*SOURCE DOCUMENT*.

Paul Heckingbottom

Personal information
- Full name: Paul Heckingbottom
- Date of birth: 17 July 1977 (age 49)
- Place of birth: Barnsley, England
- Height: 5 ft 11 in (1.80 m)
- Position: Defender

Youth career
- 1993–1995: Manchester United

Senior career*
- Years: Team / Apps / (Gls)
- 1995–1999: Sunderland / 0 / (0)
- 1997–1998: → Scarborough (loan) / 29 / (0)
- 1998–1999: → Hartlepool United (loan) / 5 / (1)
- 1999: → Darlington (loan) / 10 / (0)
- 1999–2002: Darlington / 105 / (5)
- 2002–2003: Norwich City / 15 / (0)
- 2003–2004: Bradford City / 43 / (0)
- 2004–2006: Sheffield Wednesday / 42 / (4)
- 2006–2008: Barnsley / 49 / (1)
- 2007–2008: → Bradford City (loan) / 23 / (0)
- 2008–2009: Bradford City / 30 / (0)
- 2009–2010: Mansfield Town / 11 / (1)
- 2010: → Gateshead (loan) / 15 / (0)
- 2010–2011: Gateshead / 21 / (0)
- 2011–2012: Harrogate Town / 21 / (0)
- Total:  / 419 / (12)

Managerial career
- 2015: Barnsley (caretaker)
- 2016–2018: Barnsley
- 2018: Leeds United
- 2019: Hibernian
- 2021: Sheffield United
- 2021–2023: Sheffield United
- 2024–2026: Preston North End

= Paul Heckingbottom =

English footballer and manager (born 1977)

Paul Heckingbottom (born 17 July 1977) is an English football coach and former player who was most recently the manager of EFL Championship club Preston North End.

After retiring as a player, Heckingbottom trained as a coach. He obtained a position with Barnsley's development squad and, after a successful spell as caretaker manager in which the club won promotion and the EFL Trophy, he was appointed manager in 2016. In February 2018 he moved to Leeds United, but was dismissed during the 2018 close season after 16 games in charge. Heckingbottom then managed Scottish Premiership club Hibernian, but was dismissed in November 2019.

In March 2021, he was appointed interim manager of Sheffield United until the end of the season. After briefly returning to the U23s, he was appointed permanent manager of the club in November 2021, following the dismissal of Slaviša Jokanović. After guiding Sheffield United to promotion from the Championship as runners-up in the 2022–23 season, Heckingbottom was dismissed in December 2023 with the club bottom of the Premier League. In August 2024, he was appointed as manager of EFL Championship club Preston North End.

==Career==
===Early career===
Heckingbottom was born in Barnsley and grew up in nearby Royston. As a child, he was a season-ticket holder at the town's football club, along with his grandfather. He started his football career at Manchester United as a trainee, but joined Sunderland in 1995 after failing to gain a professional contract. He had loan spells at Scarborough, Hartlepool United and Darlington, without featuring for Sunderland, before joining Darlington permanently in 1999. He made 126 appearances, scoring 6 goals, before catching the attention of First Division side Norwich City, who signed him in 2002 on a three-year contract.

*Chart analysis data*.

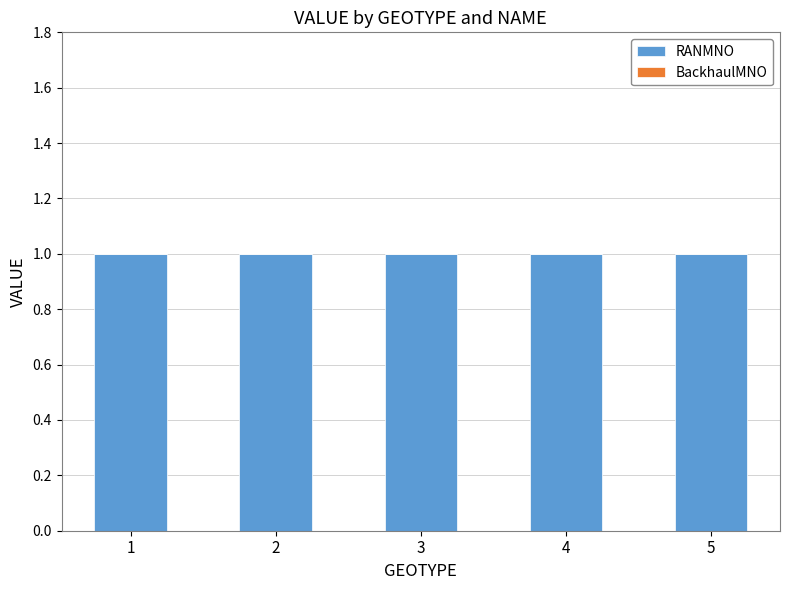

True or false: RANMNO has a value of 1 at 2.

True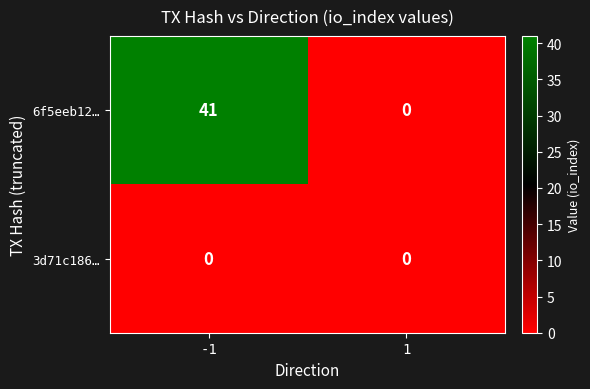

Reading left to right, transcribe all the data shown in this chart.

6f5eeb12…: -1=41	1=0
3d71c186…: -1=0	1=0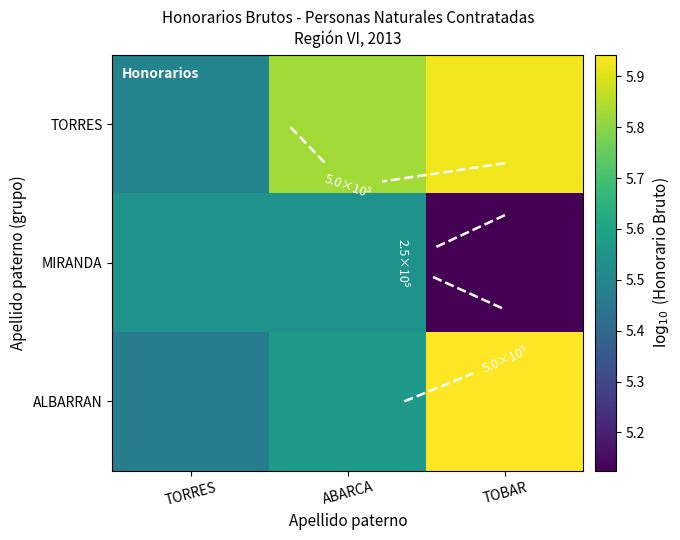

Which category has the lowest value in the MIRANDA series?

TOBAR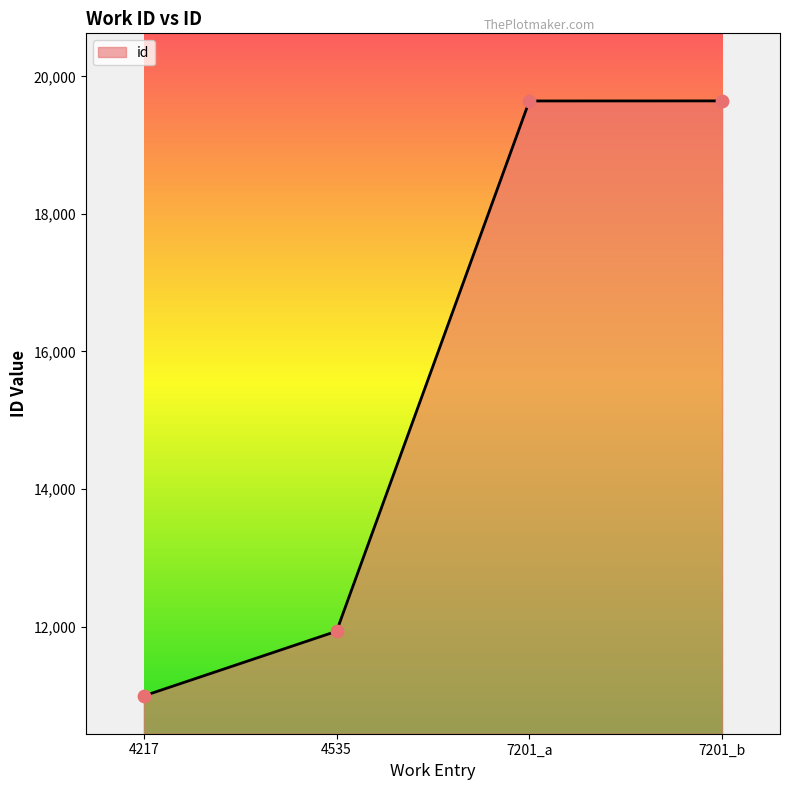

Approximately how many times larger is the value at 7201_b compared to 7201_a?

1.0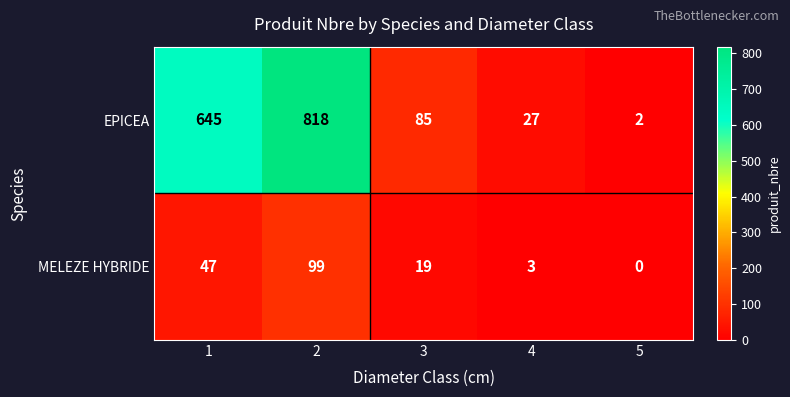

The value of EPICEA at 3 is 126. True or false?

False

*THINGS TO DO*.
• A. For each statement, say whether it agrees with the Heckingbottom profile, answering yes or no and quoting the deciding words: (i) He grew up in Royston. (ii) He joined Sunderland in 1997. (iii) Norwich City signed him on a two-year contract.
• B. Please copy the part of the Heckingbottom profile that opens with the words containing "Youth career" and closes with "Darlington / 105 / (5)", changing "Sunderland" to "Middlesbrough" throughout.
• C. According to the Heckingbottom profile, which Scottish Premiership club did he manage before his dismissal in November 2019?
The listing above plays no part in this work.

*ANSWERS TO EACH TASK*.
• A.
(i) Yes: "grew up in nearby Royston"
(ii) No: "joined Sunderland in 1995"
(iii) No: "signed him in 2002 on a three-year contract"

• B.
Youth career
- 1993–1995: Manchester United

Senior career*
- Years: Team / Apps / (Gls)
- 1995–1999: Middlesbrough / 0 / (0)
- 1997–1998: → Scarborough (loan) / 29 / (0)
- 1998–1999: → Hartlepool United (loan) / 5 / (1)
- 1999: → Darlington (loan) / 10 / (0)
- 1999–2002: Darlington / 105 / (5)

• C. Hibernian